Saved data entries
════════

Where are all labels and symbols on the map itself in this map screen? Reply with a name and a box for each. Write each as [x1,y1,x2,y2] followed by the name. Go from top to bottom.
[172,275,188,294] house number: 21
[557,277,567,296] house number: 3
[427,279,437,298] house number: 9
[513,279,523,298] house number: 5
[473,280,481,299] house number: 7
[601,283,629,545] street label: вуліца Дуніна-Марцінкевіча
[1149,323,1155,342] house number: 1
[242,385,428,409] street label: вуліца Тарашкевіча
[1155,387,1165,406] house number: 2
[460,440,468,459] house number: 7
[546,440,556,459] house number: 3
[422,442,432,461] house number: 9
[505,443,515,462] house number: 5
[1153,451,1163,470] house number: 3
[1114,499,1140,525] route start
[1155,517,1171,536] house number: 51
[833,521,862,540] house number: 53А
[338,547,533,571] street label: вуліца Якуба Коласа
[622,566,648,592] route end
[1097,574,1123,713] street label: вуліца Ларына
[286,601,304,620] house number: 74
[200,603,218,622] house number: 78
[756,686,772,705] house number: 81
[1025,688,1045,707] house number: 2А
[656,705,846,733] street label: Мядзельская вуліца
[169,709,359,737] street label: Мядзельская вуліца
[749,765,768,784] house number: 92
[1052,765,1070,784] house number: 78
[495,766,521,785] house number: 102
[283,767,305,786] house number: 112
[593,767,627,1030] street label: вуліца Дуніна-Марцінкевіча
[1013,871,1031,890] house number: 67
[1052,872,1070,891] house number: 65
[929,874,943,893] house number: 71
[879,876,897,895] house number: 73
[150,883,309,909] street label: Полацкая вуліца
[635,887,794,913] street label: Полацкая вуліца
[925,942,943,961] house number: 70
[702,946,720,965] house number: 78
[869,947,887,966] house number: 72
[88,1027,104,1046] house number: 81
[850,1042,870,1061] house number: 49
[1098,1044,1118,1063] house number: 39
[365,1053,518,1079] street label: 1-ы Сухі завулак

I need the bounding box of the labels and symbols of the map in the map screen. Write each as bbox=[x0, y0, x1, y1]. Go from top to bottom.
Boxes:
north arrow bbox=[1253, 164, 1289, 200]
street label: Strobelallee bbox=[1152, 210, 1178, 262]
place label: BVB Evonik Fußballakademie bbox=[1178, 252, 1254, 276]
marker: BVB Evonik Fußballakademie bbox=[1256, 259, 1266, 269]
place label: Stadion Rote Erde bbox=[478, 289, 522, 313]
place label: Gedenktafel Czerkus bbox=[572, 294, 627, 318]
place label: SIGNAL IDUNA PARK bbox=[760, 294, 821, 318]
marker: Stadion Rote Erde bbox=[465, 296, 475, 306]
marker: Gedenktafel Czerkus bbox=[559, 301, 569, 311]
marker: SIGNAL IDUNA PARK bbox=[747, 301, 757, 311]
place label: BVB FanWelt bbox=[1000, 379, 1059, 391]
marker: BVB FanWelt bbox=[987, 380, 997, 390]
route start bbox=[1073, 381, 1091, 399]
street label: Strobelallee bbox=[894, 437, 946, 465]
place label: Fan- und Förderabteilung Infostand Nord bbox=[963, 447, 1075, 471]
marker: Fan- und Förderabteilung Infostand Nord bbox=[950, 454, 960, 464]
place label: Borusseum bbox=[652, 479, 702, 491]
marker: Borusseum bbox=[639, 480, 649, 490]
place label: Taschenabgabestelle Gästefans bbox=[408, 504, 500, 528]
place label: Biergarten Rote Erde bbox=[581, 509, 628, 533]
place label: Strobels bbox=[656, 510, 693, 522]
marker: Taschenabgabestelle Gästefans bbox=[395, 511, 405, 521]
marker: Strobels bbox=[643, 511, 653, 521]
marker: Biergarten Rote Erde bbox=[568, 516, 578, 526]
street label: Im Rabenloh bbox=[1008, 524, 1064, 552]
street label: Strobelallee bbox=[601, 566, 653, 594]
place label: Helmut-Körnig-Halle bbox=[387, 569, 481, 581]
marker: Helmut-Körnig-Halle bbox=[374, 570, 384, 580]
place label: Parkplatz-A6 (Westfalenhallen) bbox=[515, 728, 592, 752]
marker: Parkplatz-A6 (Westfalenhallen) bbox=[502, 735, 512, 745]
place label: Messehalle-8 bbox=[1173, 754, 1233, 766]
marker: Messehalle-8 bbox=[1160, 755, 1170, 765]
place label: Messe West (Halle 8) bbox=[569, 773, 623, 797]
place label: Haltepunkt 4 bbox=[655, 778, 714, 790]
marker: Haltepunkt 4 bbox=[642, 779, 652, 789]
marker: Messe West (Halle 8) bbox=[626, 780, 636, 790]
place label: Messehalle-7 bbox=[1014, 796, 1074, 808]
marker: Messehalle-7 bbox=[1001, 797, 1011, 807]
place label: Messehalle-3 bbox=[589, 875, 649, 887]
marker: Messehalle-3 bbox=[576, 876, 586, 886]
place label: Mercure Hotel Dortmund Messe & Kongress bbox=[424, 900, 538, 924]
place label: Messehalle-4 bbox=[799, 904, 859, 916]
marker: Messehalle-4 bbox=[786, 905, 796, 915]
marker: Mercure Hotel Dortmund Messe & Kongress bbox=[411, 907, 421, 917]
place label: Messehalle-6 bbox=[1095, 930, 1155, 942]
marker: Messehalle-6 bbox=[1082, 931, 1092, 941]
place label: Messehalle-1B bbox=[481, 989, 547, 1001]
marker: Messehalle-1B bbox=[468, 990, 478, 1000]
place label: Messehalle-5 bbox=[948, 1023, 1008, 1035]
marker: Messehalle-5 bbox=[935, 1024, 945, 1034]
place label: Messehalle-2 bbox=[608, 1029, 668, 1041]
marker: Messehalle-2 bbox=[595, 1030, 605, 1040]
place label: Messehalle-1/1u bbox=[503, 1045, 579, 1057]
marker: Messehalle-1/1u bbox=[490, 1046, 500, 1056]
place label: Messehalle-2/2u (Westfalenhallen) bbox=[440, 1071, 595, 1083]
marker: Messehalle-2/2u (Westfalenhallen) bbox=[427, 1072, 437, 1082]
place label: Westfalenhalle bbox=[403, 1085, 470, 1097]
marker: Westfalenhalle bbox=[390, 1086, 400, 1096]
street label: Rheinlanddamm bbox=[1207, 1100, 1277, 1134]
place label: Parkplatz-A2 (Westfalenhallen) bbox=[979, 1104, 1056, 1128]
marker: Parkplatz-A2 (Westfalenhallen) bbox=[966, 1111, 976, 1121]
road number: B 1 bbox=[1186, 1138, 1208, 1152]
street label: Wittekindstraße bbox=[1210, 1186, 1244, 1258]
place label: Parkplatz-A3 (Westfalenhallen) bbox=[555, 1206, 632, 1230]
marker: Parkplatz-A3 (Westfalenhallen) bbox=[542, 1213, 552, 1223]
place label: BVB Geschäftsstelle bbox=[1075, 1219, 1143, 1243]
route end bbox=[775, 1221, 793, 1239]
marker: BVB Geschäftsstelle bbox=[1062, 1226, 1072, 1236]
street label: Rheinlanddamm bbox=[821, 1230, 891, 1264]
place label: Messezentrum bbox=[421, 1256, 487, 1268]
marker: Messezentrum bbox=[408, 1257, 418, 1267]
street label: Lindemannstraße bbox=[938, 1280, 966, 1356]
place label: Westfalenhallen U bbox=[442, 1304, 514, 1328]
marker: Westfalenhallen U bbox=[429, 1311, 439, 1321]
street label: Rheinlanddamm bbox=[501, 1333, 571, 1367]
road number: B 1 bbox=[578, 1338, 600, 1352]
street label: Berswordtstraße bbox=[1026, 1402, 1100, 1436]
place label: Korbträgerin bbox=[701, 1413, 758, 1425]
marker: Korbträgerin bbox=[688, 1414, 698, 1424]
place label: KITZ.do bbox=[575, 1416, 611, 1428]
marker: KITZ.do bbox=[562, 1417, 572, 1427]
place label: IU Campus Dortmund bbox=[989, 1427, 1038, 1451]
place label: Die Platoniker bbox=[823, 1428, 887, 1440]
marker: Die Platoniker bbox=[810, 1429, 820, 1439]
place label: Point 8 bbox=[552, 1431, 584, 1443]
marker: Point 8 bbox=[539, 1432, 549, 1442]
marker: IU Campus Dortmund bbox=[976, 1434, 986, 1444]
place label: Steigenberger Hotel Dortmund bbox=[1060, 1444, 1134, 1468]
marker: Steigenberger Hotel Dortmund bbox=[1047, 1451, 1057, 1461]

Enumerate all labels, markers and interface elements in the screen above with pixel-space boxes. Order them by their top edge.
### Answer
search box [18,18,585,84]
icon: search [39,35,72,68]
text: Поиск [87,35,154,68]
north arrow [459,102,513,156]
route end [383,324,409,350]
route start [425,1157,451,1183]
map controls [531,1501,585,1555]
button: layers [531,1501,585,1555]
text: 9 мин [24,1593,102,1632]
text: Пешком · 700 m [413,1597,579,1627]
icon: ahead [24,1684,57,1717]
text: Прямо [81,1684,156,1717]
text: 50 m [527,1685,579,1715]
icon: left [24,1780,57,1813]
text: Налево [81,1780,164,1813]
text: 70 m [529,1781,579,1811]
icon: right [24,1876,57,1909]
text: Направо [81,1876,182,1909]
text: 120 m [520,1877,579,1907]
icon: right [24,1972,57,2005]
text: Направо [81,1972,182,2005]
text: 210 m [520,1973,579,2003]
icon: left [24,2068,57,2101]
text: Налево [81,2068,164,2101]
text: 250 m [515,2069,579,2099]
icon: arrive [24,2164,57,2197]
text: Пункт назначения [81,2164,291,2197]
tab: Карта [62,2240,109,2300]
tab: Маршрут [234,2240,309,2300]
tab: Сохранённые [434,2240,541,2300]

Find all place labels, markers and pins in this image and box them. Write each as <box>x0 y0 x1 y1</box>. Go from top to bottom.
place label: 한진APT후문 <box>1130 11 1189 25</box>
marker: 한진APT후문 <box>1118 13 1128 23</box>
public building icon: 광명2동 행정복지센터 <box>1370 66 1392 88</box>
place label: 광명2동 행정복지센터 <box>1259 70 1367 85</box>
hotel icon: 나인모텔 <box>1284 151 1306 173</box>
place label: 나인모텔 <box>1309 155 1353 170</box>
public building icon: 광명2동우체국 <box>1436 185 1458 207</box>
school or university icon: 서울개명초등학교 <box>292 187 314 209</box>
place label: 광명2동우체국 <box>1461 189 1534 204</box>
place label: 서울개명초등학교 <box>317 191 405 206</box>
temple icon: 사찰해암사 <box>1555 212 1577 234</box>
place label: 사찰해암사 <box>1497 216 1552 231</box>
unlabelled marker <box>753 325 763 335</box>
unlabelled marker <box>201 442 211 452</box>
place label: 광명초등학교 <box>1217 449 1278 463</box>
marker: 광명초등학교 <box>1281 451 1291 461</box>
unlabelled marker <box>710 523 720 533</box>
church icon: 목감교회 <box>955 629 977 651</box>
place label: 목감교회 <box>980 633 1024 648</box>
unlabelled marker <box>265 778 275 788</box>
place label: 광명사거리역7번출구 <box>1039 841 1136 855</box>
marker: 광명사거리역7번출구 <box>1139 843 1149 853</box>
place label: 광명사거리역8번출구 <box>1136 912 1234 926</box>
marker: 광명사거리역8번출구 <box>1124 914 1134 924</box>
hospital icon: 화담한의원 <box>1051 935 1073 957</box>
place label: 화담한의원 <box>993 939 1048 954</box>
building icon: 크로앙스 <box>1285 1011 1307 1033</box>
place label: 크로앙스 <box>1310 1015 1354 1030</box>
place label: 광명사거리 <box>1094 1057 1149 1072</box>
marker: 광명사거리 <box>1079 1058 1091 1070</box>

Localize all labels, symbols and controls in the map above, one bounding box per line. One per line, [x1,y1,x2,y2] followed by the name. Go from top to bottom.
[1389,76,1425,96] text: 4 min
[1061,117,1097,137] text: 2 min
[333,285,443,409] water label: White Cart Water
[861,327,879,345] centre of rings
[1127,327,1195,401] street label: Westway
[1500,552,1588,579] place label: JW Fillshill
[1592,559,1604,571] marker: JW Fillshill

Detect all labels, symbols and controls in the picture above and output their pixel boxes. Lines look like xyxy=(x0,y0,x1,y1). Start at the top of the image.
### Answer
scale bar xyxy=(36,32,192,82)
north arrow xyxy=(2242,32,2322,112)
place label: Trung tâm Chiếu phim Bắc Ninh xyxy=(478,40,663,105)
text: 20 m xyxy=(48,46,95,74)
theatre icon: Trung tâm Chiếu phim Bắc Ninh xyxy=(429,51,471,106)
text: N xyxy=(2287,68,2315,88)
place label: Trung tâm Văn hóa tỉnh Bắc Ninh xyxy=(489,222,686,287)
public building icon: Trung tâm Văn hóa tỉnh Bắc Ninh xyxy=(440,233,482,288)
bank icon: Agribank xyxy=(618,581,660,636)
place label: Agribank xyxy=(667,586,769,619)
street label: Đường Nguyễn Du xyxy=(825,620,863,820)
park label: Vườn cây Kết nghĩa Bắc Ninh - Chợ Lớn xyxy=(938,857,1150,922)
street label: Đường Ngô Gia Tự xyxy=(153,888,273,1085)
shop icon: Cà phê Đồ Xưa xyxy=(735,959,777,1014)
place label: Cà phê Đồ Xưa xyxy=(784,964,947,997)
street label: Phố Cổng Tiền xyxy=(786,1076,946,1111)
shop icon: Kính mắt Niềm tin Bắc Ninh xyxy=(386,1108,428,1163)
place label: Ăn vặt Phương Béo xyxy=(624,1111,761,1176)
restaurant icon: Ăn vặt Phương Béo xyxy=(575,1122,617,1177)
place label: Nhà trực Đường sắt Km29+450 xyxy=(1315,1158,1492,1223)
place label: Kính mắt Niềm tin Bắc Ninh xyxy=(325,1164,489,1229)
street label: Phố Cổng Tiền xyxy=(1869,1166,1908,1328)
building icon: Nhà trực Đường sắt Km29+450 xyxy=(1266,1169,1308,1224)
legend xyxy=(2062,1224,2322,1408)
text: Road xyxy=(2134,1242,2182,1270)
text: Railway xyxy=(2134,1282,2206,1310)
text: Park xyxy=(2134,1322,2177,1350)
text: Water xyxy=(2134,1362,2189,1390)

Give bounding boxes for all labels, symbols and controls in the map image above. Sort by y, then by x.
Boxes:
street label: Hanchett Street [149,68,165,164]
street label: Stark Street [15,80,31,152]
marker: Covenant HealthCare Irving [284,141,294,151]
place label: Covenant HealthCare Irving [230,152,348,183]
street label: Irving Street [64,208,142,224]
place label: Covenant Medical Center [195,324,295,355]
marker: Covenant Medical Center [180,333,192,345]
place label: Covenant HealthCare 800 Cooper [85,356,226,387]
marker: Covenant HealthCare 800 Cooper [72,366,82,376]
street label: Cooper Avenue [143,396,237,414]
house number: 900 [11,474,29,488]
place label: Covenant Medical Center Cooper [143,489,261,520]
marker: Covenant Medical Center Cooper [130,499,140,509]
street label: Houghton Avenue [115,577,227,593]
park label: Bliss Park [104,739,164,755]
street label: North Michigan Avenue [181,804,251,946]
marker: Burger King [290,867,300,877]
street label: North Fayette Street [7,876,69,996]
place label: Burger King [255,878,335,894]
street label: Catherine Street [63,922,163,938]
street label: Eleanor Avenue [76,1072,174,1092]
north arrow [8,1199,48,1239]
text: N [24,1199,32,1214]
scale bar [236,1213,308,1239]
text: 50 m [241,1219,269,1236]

════════

REQUIRED WORK: Search term "Stadion": return each line of the data that contains it.

RESPONSE BOX:
place label: Stadion Rote Erde bbox=[478, 289, 522, 313]
marker: Stadion Rote Erde bbox=[465, 296, 475, 306]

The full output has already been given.